◆ Data to process:
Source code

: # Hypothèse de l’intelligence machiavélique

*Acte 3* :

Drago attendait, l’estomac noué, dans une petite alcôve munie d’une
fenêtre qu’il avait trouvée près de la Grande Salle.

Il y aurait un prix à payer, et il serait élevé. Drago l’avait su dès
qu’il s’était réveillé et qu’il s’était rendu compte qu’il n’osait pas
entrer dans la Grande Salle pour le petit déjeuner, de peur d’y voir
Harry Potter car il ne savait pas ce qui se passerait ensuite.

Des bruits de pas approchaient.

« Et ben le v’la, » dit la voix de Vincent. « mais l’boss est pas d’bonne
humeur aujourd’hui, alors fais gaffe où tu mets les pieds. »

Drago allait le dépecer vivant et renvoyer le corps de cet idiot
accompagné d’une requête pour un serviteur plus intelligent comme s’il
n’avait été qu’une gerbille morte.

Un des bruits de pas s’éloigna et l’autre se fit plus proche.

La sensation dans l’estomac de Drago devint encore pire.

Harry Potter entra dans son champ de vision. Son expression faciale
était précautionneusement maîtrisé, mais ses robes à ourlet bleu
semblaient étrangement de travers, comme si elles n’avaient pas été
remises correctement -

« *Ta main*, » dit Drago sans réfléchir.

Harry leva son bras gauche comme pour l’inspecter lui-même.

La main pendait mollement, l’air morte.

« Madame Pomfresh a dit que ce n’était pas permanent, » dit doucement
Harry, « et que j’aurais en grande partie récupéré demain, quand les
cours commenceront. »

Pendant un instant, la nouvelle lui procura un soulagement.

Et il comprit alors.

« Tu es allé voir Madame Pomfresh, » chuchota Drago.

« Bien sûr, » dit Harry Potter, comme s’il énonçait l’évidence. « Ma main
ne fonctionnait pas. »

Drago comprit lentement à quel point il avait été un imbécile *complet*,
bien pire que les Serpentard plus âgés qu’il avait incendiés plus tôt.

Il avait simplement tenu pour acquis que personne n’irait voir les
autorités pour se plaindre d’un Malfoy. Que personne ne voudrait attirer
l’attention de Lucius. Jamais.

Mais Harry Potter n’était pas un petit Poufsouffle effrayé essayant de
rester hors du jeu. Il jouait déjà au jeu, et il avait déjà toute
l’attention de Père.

◆ Task statement: Starting with the line that contains "es allé voir" and going on through the end of the data, format each line as one string in a JSON list, leaving out blank lines.

◆ Solution to this exercise:
[
  "« Tu es allé voir Madame Pomfresh, » chuchota Drago.",
  "« Bien sûr, » dit Harry Potter, comme s’il énonçait l’évidence. « Ma main",
  "ne fonctionnait pas. »",
  "Drago comprit lentement à quel point il avait été un imbécile *complet*,",
  "bien pire que les Serpentard plus âgés qu’il avait incendiés plus tôt.",
  "Il avait simplement tenu pour acquis que personne n’irait voir les",
  "autorités pour se plaindre d’un Malfoy. Que personne ne voudrait attirer",
  "l’attention de Lucius. Jamais.",
  "Mais Harry Potter n’était pas un petit Poufsouffle effrayé essayant de",
  "rester hors du jeu. Il jouait déjà au jeu, et il avait déjà toute",
  "l’attention de Père."
]